The Yamato Spring (大和井/ヤマトゥ ガー) is a well, located in the Hirara neighborhood of the city of Miyakojima, Okinawa Prefecture, Japan. It was designated a National Historic Site of Japan in 1992 together with the nearby Butora Well.

==Overview==
Miyakojima island, a raised coral reef, has no rivers. Instead, rainwater springs up from underground sources near the coast, often referred to as "gaa" (wells or springs). These springs have been used since prehistoric times to provide water for the daily life of the inhabitants. The Yamato Well was dug around 1720. Yamatoi is a descending well located at the bottom of a 20-meter-circumference, 6-meter-high circular stone hole lined with large and small cut stones . A stone-paved plaza is set at the bottom, serving as the water intake.
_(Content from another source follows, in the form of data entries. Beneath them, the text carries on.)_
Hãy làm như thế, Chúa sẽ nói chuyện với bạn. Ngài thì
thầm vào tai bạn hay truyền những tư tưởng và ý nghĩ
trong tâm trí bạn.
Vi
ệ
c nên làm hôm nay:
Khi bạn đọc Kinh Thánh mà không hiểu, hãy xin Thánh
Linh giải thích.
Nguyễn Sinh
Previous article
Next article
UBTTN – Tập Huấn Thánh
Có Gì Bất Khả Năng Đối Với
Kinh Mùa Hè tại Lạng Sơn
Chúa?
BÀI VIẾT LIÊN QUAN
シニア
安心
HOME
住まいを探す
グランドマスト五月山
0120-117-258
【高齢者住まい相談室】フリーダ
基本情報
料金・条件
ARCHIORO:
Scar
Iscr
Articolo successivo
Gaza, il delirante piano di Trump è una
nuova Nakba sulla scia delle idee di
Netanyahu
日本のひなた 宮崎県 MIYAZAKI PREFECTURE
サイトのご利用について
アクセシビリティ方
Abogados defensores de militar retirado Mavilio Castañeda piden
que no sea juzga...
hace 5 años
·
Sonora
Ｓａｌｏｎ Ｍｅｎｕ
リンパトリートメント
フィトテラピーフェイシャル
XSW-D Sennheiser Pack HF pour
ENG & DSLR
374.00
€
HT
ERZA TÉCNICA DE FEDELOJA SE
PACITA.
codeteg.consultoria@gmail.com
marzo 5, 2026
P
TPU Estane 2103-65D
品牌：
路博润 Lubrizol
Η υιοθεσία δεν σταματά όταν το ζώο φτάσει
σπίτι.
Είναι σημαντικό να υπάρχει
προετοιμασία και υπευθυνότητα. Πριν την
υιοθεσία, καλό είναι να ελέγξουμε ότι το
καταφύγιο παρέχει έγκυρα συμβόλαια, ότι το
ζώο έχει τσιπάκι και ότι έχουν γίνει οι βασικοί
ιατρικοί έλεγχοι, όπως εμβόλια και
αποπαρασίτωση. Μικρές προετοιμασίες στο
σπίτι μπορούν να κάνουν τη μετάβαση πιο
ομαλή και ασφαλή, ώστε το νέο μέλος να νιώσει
Winding stone steps lead up to the plaza. Remains of a bolt, presumably a gate, remain halfway up the steps, suggesting that access was strictly controlled. Legend has it that this well was reserved for officials dispatched from the Shuri Royal Court and Satsuma Domain.

The Butora Well is a simpler well located about 50 meters northwest of the Yamato Well. It is thought to have been used by ordinary residents. About 40 meters southwest of Yamato Well is a well called Upugaa, which was reserved for cattle and horses.